EXPLORE THE MATERIAL:
1. In the profile of chef Zach Pollack, in what year did he arrive in Italy?
2. Write the next part of the profile of chef Zach Pollack, picking up after its final quotation.

Zach Pollack

Chef

Anyone who’s met Zach Pollack will tell you he’s obsessed with Italian tradition. And if you’ve eaten at one of his award-winning restaurants in Los Angeles, you know that with obsession comes perfection and a really delicious plate of pasta. That passion and expertise has earned him Los Angeles Magazine’s “Top 10 Best New Restaurants,” a spot on Forbes’ “30 Under 30,”  and a nomination for the James Beard Foundation’s “Rising Star Chef of the Year” award. Yeah, Zach is not messing around when it comes to the perfect red sauce.

When the Los Angeles native touched down in Italy back in 2004, he knew he wanted to build something. It just so happens that his aspirations of being an architect were quickly sidelined when he fell in love with the Italian rituals of dining—the way they engage with their food and drink, the opinions a dish forms, the history that a cuisine evokes. It was then his taste buds told him he was going to become an Italian chef—a damn good one.

Why We Love Zach Pollack

Zach spent a large chunk of his 20s living in and working in Italy, and it has inspired him in so many ways. That, plus his boundless energy and creativity. Zach is the real deal.

“You know the meal you’re about to have in Italy is going to be satisfying not just to the palate but to the soul.”

“It was the food and wine that really captivated me, stopped me in my tracks. The way Italians engage with it, the way they talk about it, the opinions it informs, the history it evokes, and the time they dedicate to the ritual of eating and drinking.”

RECORD EXCERPTS:
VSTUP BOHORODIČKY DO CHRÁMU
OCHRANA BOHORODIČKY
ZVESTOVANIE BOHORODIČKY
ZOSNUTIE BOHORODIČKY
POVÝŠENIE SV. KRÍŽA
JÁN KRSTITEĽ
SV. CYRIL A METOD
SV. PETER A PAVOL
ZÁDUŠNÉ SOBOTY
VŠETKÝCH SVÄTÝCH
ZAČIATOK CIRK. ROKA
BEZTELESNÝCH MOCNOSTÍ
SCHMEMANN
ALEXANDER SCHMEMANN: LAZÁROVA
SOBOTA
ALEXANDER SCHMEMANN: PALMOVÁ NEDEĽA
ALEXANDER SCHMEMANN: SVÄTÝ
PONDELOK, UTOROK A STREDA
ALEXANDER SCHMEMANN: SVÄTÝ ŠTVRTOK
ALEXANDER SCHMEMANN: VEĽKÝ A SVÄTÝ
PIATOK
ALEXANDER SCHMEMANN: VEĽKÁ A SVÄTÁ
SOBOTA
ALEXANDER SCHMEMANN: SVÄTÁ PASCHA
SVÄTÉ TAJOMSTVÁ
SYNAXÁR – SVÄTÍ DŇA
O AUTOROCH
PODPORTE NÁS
* * *
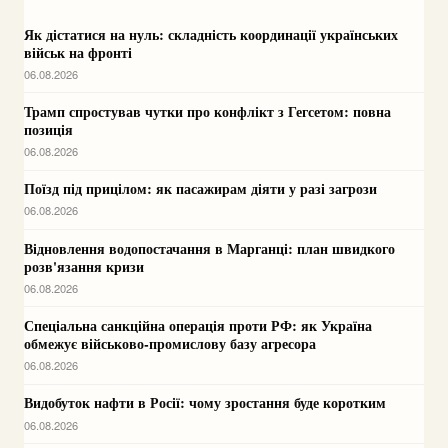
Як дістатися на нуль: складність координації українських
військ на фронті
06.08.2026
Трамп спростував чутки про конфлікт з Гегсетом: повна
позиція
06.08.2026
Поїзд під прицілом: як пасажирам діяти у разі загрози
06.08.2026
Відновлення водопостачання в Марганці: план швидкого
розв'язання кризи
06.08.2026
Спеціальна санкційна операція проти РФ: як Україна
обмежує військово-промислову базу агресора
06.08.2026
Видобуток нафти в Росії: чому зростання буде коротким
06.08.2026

YOUR WRITTEN ANSWERS:
1. 2004

2.
6 Questions with Zach Pollack

  1. You went to Italy to study to be an architect. Fast forward: You’re an acclaimed chef known for your Italian fare. How did that happen?

    The switch from architecture to cooking was more seamless than you might think. They’re both creative fields, but they also require a lot of left brain thinking, a lot of rules, and a lot of boundaries. I’ve found I need boundaries to be creative.

  2. You have two acclaimed restaurants in LA. Is one more Italian than the other?

    Alimento is more of a creative outlet where I can put whatever is inspiring me on the plate. Living in LA, it’s hard to not be inspired by the many cultures that call this city home, and that’s reflected on the menu. There’s usually an Italian bent to the dishes, but it’s not a strictly Italian restaurant. Cosa Buona’s mission is to be the best neighborhood pizzeria we can be, and serve it all up with easy-drinking wine and warm hospitality.

  3. You spent a chunk of your 20s cooking in Italy. Any fond memories?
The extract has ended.